TASK STATEMENT:
In the rows between the line holding "An official website" and the line holding "Based in Knutsford", inclusive, swap every "complaint" for "filing" and write out those lines again with everything else left as it is.

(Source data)
Start of Block
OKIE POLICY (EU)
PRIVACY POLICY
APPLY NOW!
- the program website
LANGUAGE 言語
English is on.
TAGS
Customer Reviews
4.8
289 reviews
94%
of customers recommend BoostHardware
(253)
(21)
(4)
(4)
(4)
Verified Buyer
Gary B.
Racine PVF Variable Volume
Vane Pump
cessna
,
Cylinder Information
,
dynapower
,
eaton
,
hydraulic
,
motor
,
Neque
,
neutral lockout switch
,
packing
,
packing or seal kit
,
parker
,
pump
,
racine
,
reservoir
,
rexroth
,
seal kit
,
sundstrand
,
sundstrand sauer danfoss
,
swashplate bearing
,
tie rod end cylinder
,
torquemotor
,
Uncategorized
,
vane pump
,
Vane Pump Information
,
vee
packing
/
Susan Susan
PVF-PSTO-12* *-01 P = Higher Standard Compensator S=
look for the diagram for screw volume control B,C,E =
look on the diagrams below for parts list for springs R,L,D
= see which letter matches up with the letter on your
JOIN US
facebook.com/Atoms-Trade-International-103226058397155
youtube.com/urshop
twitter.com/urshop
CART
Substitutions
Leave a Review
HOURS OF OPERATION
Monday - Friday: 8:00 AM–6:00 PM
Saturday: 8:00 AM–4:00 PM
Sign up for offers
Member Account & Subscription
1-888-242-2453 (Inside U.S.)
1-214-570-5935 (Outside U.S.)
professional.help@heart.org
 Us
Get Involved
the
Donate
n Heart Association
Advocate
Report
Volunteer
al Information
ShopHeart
End of Block
Start of Block
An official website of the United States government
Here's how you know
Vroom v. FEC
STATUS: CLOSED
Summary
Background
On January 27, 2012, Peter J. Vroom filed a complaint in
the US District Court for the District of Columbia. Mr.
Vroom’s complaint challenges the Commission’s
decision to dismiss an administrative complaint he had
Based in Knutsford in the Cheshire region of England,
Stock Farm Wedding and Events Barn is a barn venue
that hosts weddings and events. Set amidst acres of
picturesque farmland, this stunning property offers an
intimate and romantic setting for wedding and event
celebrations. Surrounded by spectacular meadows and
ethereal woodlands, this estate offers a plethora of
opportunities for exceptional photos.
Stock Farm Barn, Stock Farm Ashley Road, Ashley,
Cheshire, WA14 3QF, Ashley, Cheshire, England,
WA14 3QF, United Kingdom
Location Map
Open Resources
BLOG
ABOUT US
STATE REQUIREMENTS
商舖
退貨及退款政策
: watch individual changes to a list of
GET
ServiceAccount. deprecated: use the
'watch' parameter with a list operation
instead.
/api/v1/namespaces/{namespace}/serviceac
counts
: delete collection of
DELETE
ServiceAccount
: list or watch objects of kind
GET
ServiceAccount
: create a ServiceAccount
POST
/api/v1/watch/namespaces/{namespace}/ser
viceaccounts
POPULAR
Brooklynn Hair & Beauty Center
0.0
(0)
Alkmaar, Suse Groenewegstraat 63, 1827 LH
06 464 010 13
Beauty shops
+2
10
End of Block
SOLUTION TO THE PROBLEM:
An official website of the United States government
Here's how you know
Vroom v. FEC
STATUS: CLOSED
Summary
Background
On January 27, 2012, Peter J. Vroom filed a filing in
the US District Court for the District of Columbia. Mr.
Vroom’s filing challenges the Commission’s
decision to dismiss an administrative filing he had
Based in Knutsford in the Cheshire region of England,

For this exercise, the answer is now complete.